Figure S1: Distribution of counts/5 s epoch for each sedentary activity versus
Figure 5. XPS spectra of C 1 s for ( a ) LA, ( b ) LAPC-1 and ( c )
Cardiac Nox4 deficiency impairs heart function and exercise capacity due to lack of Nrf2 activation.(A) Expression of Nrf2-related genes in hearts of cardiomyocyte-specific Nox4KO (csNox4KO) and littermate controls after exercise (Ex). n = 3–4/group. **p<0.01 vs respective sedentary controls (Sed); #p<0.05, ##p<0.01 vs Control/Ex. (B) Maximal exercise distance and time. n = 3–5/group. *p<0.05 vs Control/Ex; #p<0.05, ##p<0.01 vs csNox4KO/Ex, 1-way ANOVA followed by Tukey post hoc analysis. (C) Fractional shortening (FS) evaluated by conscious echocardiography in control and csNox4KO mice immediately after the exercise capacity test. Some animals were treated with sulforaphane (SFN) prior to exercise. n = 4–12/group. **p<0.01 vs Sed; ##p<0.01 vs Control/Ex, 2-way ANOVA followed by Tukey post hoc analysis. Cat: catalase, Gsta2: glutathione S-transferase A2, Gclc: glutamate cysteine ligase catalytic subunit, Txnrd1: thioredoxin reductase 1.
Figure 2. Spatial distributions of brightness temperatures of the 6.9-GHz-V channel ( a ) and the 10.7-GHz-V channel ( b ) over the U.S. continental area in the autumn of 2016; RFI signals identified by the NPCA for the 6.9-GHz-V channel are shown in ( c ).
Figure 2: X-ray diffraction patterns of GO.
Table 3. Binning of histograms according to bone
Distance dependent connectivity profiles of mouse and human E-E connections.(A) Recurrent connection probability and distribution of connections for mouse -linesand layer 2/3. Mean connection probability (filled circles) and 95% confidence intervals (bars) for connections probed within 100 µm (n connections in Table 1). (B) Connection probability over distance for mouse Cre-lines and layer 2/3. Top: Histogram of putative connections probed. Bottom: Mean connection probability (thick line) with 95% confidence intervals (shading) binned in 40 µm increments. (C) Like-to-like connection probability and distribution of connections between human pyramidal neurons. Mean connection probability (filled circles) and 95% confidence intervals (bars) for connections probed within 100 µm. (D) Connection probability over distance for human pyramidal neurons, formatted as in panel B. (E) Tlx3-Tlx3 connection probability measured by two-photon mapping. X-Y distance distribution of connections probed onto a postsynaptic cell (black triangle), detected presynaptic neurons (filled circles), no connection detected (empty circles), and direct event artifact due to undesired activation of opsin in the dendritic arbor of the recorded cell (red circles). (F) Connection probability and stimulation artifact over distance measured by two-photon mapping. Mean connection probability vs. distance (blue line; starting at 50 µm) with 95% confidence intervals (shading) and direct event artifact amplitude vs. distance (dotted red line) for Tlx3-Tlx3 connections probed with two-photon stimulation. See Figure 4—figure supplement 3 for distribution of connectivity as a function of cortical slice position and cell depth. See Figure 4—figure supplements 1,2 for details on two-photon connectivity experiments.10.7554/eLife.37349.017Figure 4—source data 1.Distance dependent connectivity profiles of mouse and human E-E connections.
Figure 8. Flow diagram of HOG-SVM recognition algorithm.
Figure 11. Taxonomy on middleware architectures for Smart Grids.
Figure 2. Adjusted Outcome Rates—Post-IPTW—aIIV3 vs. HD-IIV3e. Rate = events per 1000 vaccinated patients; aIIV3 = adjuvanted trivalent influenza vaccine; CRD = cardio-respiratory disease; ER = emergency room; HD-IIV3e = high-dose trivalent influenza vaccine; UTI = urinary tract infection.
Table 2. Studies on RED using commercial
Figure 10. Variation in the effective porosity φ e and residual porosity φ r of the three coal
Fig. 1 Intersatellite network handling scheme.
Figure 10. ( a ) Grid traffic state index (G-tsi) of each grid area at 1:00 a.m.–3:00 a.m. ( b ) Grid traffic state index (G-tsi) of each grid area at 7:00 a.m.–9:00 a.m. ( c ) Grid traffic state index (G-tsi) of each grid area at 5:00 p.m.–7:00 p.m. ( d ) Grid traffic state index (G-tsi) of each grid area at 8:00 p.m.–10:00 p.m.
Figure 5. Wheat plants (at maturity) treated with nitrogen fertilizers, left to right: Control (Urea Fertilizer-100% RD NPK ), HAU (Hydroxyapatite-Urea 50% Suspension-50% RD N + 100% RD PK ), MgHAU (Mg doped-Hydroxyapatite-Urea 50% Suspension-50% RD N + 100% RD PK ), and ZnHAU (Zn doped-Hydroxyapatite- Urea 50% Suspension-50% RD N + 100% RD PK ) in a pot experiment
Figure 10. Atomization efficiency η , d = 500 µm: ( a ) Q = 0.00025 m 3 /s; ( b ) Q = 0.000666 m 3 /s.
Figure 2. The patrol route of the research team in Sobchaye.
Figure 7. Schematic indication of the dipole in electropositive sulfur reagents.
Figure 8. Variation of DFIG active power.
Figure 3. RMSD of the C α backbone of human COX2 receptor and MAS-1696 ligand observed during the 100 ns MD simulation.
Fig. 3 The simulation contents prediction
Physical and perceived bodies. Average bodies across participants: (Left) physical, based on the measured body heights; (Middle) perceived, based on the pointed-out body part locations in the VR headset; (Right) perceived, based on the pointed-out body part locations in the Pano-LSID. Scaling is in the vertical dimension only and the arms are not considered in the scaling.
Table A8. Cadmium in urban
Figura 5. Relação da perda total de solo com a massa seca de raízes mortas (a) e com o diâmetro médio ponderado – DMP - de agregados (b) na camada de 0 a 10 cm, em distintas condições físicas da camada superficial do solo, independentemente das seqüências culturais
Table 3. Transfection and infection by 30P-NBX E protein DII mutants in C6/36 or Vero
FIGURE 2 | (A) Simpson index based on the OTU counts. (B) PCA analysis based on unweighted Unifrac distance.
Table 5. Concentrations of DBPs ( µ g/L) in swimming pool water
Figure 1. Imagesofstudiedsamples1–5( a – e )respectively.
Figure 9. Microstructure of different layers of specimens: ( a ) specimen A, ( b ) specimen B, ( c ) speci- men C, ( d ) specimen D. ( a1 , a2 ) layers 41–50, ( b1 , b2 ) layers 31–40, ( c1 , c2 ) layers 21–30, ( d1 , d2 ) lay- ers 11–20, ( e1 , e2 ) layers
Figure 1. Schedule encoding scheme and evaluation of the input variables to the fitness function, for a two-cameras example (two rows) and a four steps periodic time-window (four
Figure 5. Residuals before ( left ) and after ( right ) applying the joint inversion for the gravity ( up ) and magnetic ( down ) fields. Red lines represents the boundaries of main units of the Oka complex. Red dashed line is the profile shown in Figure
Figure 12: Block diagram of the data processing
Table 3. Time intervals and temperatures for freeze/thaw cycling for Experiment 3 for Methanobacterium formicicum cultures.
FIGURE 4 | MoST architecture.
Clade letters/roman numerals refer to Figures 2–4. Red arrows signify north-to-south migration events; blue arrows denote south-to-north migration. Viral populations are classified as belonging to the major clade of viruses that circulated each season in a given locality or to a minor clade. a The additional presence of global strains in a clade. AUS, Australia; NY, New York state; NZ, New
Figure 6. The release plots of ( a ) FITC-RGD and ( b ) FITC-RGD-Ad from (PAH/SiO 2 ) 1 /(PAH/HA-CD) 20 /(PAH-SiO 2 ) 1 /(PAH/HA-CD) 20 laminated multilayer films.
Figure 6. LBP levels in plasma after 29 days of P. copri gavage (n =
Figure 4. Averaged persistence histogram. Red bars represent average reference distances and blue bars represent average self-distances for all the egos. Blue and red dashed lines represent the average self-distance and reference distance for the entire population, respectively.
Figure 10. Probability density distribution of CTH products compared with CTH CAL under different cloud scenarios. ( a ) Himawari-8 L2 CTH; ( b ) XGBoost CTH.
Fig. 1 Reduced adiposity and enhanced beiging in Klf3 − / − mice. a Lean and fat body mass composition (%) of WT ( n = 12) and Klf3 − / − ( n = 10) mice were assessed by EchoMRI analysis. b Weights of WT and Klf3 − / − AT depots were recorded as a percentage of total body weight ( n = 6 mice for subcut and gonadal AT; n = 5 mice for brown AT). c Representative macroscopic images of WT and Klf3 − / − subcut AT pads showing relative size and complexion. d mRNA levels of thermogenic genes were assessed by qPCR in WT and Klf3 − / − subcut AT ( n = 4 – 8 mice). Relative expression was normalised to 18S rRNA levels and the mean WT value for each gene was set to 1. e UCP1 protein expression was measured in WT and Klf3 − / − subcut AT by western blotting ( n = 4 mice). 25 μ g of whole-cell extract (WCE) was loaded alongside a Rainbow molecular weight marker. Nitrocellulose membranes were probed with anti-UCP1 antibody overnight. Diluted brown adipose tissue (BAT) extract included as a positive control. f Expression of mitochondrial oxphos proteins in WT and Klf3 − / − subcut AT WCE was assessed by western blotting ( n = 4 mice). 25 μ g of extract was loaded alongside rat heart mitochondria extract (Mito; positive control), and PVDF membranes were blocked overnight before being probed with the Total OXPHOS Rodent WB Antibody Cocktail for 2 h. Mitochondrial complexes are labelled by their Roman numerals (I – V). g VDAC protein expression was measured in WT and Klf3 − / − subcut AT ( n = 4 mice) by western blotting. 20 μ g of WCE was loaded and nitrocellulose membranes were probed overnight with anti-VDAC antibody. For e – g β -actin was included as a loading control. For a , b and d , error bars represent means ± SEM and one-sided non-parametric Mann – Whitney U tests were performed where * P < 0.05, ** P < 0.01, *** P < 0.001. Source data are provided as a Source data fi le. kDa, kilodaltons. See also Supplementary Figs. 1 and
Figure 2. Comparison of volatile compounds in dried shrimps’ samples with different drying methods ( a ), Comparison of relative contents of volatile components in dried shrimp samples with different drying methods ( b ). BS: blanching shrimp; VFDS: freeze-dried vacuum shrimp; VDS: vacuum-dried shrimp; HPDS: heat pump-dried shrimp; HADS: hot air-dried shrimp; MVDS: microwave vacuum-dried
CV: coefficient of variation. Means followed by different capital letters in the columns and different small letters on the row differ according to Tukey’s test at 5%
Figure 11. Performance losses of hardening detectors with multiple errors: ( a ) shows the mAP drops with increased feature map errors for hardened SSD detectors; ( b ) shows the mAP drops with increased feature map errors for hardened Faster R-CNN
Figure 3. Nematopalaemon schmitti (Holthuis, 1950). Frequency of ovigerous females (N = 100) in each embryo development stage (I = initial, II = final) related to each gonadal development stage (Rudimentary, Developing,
┄┄┄┄┄┄┄┄┄┄┄┄┄┄┄┄┄┄┄┄
WHAT TO PRODUCE: A verbatim transcription is required: the first line of the listing, the line containing "Figure 5. XPS", and every line between them.

RESPONSE AREA:
Figure S1: Distribution of counts/5 s epoch for each sedentary activity versus
Figure 5. XPS spectra of C 1 s for ( a ) LA, ( b ) LAPC-1 and ( c )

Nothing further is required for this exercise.